### Exercise
Please write out, exactly as given, the line that contains "INTERNACIONAL" and all lines that follow it through the end of the listing, and nothing else.

### Extracted entries
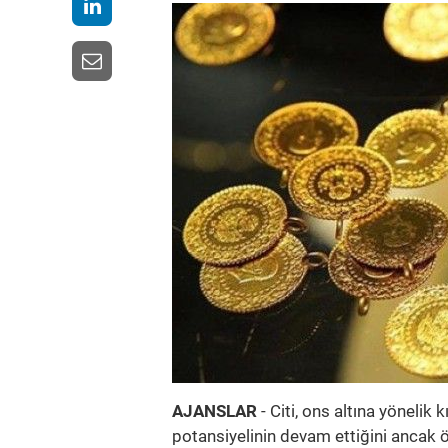
AJANSLAR
- Citi, ons altına yönelik 
potansiyelinin devam ettiğini ancak 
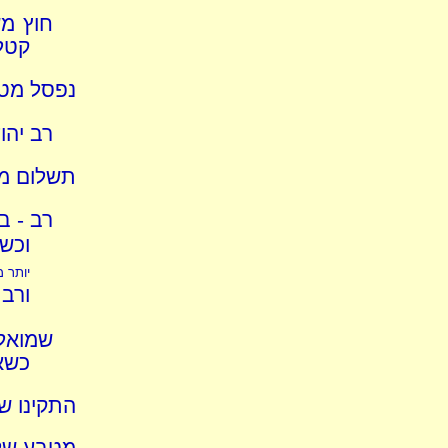
חוץ מש
קטלי
נפסל מטב
רב יהו
תשלום מ
רב - ב
וכשה
יותר מ
ורב
שמואל 
כשא
התקינו ש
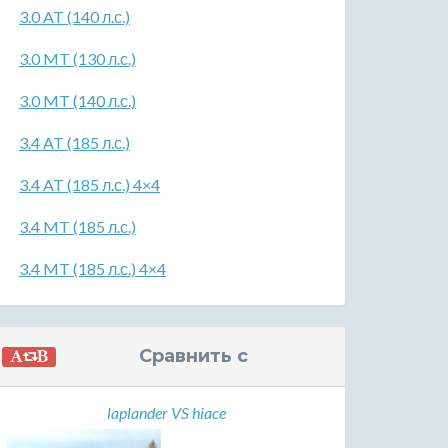
3.0 AT (140 л.с.)
3.0 MT (130 л.с.)
3.0 MT (140 л.с.)
3.4 AT (185 л.с.)
3.4 AT (185 л.с.) 4×4
3.4 MT (185 л.с.)
3.4 MT (185 л.с.) 4×4
Сравнить с
laplander VS hiace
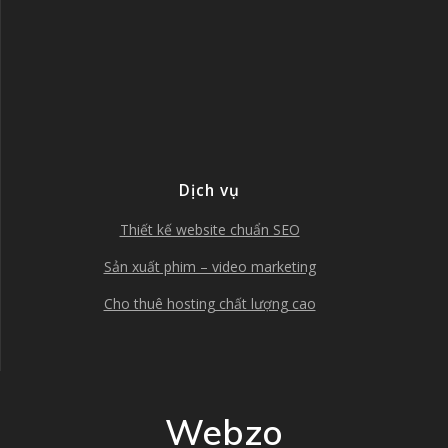
Dịch vụ
Thiết kế website chuẩn SEO
Sản xuất phim – video marketing
Cho thuê hosting chất lượng cao
Webzo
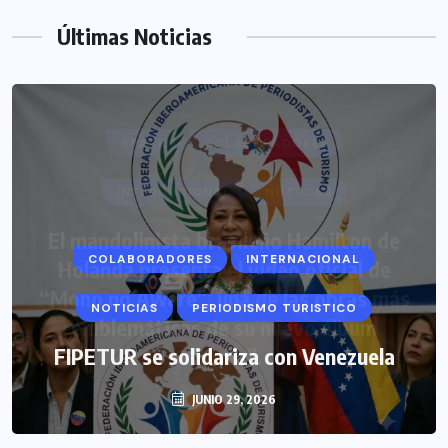
Últimas Noticias
COLABORADORES
INTERNACIONAL
NOTICIAS
PERIODISMO TURISTICO
FIPETUR se solidariza con Venezuela
JUNIO 29, 2026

### Solution to this problem
INTERNACIONAL
NOTICIAS
PERIODISMO TURISTICO
FIPETUR se solidariza con Venezuela
JUNIO 29, 2026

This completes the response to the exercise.